Les membres du forum 4chan ont avoué avoir gonflé le nombre de signatures sur la pétition en ligne demandant un deuxième référendum sur le Brexit. Sur les quatre millions de signatures enregistrées, difficile de dire combien sont recevables.
La légitimité de la pétition en ligne en faveur d’un second référendum sur le Brexit, qui agite le Royaume-Uni depuis ce week-end, est remise en question. Que penser des 78 résidents "britanniques" du Vatican qui l’ont signée, ou encore des 19 qui assurent habiter à l’année sur le Territoire antarctique ? Sans compter celui qui a, soit disant, réussi à se connecter depuis la Corée du Nord, l’un des pays les plus cyber-reclus au monde.
Une chose est sûre : il n’y a pas forcément quatre millions de Britanniques en faveur d’un nouveau vote derrière toutes les signatures affichées. Le comité qui les contrôle a retiré 77 000 signatures jugées trop fantaisistes, lundi. Une purge était en effet devenue nécessaire : plus de 39 000 signataires affirmaient vivre au Vatican (alors que seules 800 personnes y résident) et 23 000 prétendaient habiter en Corée du Nord.
"Nous avons enlevé environ 77 000 signatures qui avaient été ajoutées frauduleusement. Nous continuerons à contrôler toute activité suspecte".
4chan et Marion Maréchal Le Pen
De quoi jeter un voile de suspicion sur une pétition censée symboliser le sursaut des partisans du "remain" dans l’Union européenne. L’initiative avait déjà pris un mauvais départ. Son auteur, un étudiant en sciences politiques de Leicester du nom de William Oliver Healey est un partisan du Brexit. Il avait crée la consultation en ligne en mai dernier lorsqu’il pensait que le vote serait en faveur d’un maintien dans l’UE.
Mais ce paradoxe n’est qu’une broutille comparée au grand trucage revendiqué ce week-end par des membres du controversé forum internet 4chan. Connus pour leurs blagues plus que potaches et certaines cyber-actions très critiquées (harcèlements électroniques, fausses alertes à la bombe, etc.), plusieurs de ces trublions du Net affirment avoir créé de toutes pièces des "dizaines de milliers de fausses signatures".
"Toutes les pétitions en ligne sont une fraude, et celle-ci ne fait pas exception.

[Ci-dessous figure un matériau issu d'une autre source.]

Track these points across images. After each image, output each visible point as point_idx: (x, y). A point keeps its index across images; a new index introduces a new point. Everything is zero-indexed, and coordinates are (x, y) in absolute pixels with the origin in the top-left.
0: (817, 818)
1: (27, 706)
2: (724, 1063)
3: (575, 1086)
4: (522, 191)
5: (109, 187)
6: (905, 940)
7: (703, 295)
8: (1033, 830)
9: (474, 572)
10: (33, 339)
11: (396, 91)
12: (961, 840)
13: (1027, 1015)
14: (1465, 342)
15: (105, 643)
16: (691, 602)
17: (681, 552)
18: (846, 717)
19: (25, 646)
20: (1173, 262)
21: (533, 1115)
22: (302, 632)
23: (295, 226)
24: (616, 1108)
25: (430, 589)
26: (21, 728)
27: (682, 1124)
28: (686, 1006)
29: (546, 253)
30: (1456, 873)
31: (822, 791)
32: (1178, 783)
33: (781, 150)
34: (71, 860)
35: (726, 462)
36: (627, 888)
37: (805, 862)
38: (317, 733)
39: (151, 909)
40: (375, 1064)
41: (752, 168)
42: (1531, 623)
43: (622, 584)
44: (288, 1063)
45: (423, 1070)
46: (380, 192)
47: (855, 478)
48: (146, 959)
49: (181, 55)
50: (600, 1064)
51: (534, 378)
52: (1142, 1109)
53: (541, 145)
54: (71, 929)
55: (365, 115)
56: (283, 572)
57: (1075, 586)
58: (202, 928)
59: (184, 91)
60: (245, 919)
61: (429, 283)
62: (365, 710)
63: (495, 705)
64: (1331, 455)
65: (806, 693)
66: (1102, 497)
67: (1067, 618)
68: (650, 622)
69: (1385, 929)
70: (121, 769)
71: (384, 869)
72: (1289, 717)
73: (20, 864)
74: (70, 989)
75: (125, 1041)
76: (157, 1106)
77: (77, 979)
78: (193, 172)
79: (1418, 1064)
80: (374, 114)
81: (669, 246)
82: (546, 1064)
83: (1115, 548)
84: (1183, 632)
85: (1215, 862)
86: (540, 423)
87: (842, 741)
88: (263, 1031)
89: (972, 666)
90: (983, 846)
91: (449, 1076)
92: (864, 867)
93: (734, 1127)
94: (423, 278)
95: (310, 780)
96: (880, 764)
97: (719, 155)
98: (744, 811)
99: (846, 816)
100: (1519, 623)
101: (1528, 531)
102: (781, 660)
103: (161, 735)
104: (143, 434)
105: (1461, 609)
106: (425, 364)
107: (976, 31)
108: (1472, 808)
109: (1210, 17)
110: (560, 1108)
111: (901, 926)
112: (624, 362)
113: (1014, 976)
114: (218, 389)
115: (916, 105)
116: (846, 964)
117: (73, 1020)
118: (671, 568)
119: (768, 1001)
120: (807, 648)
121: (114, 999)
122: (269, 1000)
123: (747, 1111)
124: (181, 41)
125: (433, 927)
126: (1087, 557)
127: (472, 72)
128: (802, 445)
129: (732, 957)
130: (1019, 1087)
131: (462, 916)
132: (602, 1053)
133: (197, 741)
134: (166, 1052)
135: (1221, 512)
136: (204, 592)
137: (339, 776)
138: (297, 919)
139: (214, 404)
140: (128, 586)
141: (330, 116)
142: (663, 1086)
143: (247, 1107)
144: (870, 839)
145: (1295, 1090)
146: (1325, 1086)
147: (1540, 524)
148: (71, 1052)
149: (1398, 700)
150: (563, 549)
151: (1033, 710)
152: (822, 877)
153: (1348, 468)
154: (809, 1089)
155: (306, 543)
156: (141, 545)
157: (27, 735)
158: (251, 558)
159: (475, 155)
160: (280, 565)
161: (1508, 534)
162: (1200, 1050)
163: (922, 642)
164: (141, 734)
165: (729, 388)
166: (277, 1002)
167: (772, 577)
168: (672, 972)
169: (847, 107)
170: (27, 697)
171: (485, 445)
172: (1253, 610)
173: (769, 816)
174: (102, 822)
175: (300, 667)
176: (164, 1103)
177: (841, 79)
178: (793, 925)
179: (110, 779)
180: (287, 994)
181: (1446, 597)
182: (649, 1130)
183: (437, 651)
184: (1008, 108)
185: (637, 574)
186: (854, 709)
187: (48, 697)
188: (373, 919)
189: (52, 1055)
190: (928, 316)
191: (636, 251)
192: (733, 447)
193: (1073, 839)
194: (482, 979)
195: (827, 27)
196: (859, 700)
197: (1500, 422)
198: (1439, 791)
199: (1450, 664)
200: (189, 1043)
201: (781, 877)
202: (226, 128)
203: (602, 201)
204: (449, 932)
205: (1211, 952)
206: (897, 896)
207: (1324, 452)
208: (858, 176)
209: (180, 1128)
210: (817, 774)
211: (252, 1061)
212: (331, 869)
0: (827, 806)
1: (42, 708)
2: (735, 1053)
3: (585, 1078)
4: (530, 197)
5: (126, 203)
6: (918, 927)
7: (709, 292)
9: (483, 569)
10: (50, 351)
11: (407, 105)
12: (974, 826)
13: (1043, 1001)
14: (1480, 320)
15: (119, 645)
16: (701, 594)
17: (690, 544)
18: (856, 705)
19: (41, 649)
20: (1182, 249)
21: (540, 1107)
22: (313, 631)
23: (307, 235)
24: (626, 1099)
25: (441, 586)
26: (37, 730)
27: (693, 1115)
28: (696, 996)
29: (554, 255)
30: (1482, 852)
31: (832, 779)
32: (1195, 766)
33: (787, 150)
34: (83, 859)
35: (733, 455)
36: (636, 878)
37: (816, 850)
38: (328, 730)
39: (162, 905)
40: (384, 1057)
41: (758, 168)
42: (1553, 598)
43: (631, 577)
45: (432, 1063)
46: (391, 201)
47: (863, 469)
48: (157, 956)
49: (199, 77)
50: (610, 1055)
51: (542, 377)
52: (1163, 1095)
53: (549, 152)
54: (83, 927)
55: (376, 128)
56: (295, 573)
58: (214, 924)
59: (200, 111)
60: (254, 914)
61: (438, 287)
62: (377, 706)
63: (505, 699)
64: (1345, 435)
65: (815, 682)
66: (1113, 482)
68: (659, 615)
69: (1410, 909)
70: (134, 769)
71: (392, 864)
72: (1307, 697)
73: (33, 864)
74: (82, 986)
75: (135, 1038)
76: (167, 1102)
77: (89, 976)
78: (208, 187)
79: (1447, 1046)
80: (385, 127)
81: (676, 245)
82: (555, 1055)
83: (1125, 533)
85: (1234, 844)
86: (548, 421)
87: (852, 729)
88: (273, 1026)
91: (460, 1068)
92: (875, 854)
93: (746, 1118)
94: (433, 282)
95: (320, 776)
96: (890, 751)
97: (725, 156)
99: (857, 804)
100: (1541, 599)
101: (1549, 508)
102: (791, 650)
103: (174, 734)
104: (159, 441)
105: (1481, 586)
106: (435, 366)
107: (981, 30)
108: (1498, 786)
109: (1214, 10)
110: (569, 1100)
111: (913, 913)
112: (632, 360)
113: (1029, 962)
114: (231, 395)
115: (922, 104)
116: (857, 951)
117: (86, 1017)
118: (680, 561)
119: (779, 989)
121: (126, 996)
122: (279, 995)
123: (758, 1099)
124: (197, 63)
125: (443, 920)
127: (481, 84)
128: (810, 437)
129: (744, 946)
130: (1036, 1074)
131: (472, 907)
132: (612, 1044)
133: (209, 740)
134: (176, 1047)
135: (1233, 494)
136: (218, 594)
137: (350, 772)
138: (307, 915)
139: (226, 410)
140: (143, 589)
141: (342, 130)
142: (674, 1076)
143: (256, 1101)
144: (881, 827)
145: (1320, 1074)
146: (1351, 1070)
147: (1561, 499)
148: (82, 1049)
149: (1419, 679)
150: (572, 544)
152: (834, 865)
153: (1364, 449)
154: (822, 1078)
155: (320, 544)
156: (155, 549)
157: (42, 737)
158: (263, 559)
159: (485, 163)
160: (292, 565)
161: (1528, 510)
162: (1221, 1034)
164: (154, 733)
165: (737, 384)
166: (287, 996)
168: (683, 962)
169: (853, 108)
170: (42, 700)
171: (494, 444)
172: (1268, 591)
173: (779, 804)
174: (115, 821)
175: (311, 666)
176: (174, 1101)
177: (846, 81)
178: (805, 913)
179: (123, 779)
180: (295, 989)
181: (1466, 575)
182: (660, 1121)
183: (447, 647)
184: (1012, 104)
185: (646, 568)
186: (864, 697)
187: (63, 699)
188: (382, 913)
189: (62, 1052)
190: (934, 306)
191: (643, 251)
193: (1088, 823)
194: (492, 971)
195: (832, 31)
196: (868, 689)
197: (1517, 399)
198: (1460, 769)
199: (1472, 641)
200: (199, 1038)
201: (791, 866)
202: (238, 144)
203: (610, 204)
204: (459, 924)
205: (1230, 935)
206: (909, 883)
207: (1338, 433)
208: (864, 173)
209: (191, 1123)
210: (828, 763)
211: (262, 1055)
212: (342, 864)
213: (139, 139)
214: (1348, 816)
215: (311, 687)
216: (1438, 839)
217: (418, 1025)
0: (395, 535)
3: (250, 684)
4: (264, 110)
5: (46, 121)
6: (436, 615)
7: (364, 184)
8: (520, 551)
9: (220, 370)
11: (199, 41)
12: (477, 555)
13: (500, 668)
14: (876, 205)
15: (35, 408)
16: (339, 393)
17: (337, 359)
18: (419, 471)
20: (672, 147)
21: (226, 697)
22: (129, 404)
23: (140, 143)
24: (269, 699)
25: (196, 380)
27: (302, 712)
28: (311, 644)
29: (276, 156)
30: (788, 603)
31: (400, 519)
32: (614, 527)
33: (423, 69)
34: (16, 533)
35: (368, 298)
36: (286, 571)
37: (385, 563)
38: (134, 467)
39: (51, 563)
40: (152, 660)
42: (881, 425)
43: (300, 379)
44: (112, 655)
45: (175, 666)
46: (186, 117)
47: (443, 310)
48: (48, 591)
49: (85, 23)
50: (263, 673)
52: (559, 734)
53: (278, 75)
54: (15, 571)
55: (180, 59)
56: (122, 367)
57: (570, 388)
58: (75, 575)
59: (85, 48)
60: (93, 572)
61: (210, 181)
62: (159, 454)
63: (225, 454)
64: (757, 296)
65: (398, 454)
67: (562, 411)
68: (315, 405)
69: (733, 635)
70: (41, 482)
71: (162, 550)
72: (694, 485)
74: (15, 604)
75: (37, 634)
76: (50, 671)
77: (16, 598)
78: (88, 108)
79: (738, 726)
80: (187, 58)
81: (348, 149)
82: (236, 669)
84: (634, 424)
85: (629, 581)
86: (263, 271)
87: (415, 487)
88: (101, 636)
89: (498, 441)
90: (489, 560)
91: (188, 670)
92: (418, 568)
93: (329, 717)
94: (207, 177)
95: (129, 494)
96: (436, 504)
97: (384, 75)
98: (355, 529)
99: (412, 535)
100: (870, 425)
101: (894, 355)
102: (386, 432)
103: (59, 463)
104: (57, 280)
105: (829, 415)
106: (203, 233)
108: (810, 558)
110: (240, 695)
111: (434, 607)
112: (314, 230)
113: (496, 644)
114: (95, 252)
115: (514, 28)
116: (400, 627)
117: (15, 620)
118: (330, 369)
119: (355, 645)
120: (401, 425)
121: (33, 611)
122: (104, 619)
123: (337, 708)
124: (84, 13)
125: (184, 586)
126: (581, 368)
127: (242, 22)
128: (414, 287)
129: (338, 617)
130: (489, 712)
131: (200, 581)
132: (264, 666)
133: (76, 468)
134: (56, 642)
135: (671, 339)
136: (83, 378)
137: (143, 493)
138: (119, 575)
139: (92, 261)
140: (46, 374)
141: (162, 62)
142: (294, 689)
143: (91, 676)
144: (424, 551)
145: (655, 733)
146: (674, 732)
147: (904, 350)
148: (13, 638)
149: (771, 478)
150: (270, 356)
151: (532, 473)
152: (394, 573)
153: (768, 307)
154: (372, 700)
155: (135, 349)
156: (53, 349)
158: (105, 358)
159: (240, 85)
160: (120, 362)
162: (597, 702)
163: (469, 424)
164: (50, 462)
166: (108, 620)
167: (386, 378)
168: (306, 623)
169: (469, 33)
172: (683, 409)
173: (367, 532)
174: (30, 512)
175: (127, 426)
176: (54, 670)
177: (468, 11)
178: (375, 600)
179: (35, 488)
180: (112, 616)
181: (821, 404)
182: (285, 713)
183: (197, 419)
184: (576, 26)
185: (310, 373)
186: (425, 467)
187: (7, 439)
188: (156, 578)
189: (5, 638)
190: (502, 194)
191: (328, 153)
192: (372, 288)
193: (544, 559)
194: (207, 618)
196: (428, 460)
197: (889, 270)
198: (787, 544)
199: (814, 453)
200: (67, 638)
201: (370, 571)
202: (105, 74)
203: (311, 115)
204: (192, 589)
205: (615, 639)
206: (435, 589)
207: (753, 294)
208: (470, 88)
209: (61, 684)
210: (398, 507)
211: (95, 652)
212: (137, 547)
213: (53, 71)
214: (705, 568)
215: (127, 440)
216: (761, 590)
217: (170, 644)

Il suffisait de le démontrer", affirme l’un des intervenants dans la discussion consacrée à cette "blague" sur le sous-forum "/pol" (pour politique). L’opération ne semble pas avoir été trop compliquée à mener tant la sécurisation du processus d’inscription laisse à désirer. Le formulaire demande simplement d’indiquer un nom, une adresse mail, un pays de résidence et une adresse postale. Il faut aussi affirmer qu’on est bel et bien de nationalité britannique. Même Marion Marechal Le Pen – qui n’a pourtant rien à voir avec 4chan – a réussi à signer la pétition sous le nom Napoléon Bonaparte, souligne Le Monde.
95,8 % des signataires au Royaume-Uni
Les membres de 4chan l’ont fait à une échelle beaucoup plus industrielle que l’élue frontiste. Ils affirment – capture d’écran à l’appui – avoir utilisé des programmes qui automatisent le processus d’inscription et de signature en générant à chaque fois des adresses emails fictives et des faux noms. Ils ont poussé le vice blagueur jusqu’à passer par des programmes qui permettent de créer des fausses adresses IP (les identifiants des ordinateurs sur l’Internet qui permettent notamment de géolocaliser les utilisateurs) pour donner l’impression technologique qu’ils se trouvent, par exemple, au Vatican ou à Londres.
Reste à savoir à quel point cette manipulation ôte toute crédibilité à la pétition. Après tout, 95,8 % des signataires, après la purge des 77 000 faux participants, se déclarent résidents britanniques. Les domiciliations farfelues qui incitent à la méfiance – d’Oman à la Somalie en passant par le Népal – sont ainsi largement minoritaires. L’initiative reste donc une affaire majoritairement britannico-britannique, même si certains des manipulateurs se sont faits passer de leur propre aveu pour des sujet de la reine Elizabeth. N’empêche que la légitimité de toute la démarche a été remise en cause; un argument qui ne manquera pas d’être invoqué par les partisans du Brexit si l’éventualité d’un deuxième référendum se précisait.